HAVS: Diagnosis and staging by Dr. Roger Cooke
The recent editorial in Occupational Medicine by Ian Lawson identifies a number of persistent problems associated with the diagnosis and staging of…
The recent editorial in Occupational Medicine by Ian Lawson identifies a number of persistent problems associated with the diagnosis and staging of hand arm vibration syndrome (HAVS). The Stockholm scale was first published in 1987, and remains the standard method of staging the severity of the condition. Lawson identifies a number of important issues arising from the use of this scale, and notes that consistent application of the scale may not have been achieved in practice. One issue that frequently arises is the failure to differentiate between sensory symptoms arising due to nerve damage, which is sensorineural disease, and sensory symptoms that are due to cold or blanching, which are not.

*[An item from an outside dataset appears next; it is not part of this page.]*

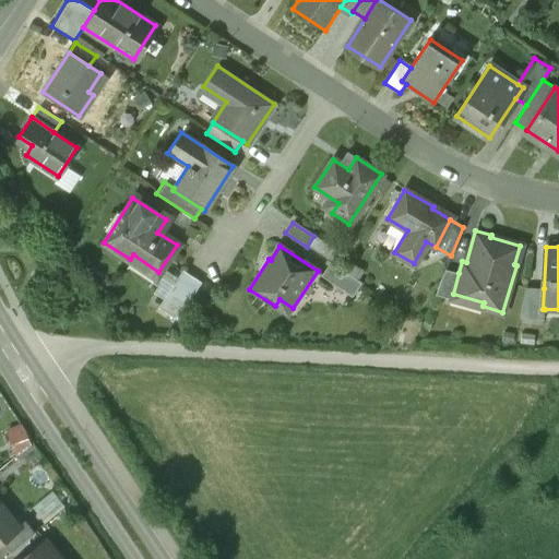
[(360,283),(331,262),(321,276),(352,297),(360,283)]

In respect of the vascular component, the three criteria defined by the Court of Appeal in the case of Montracon v Whaley remain appropriate – a good history of Raynaud’s phenomenon, a history of significant exposure and exclusion of other causes. He notes that extent of whiteness is a more important indicator of severity of disease than frequency of attacks. Lawson introduces a new concept of functional impairment influencing vascular staging, and although he offers a definitive view about that, that does not reflect currently accepted definitions. He repeats the clearly defined view that cold water provocation testing is effectively obsolete.
The controversy regarding the relationship between vibration and carpal tunnel syndrome is mentioned. The need for, and role of nerve conduction tests is highlighted, and although there is a clear enthusiasm for other sensory tests such as vibrotactile thresholds and thermal aesthesiometry, it is unclear what role these will play in diagnosis, and in particular whether the results of these tests could override clinical assessment, which remains unevidenced, untested and unlikely. The potential role of these tests in distinguishing early from late 2sn HAVS is not addressed.

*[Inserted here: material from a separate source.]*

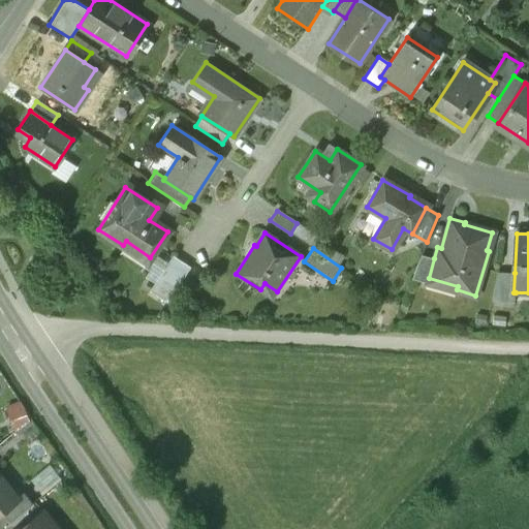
[(422,255),(412,278),(427,282),(429,278),(434,258),(422,255)]
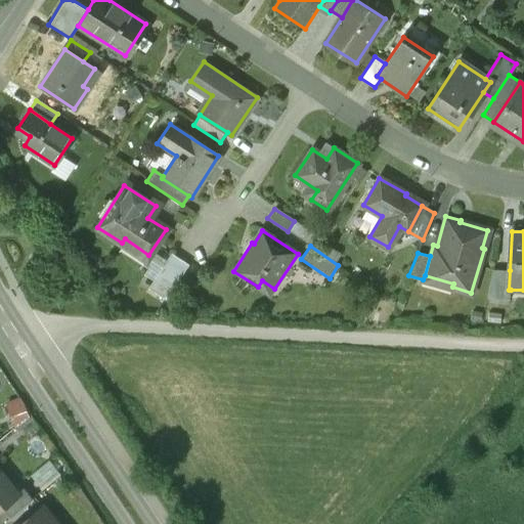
[(186,266),(170,255),(147,288),(165,299),(186,266)]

Ian Lawson comments on the confusion that may result from use of different sized monofilaments for assessing light touch sensation. Consistency is clearly important, but scrutiny of this technique in reports is important and may significantly influence the clinical conclusion.
This editorial is important in emphasising that use of the Stockholm scale remains relevant, but also that controversies regarding carpal tunnel syndrome, sensory testing and standardised testing have yet to be fully resolved.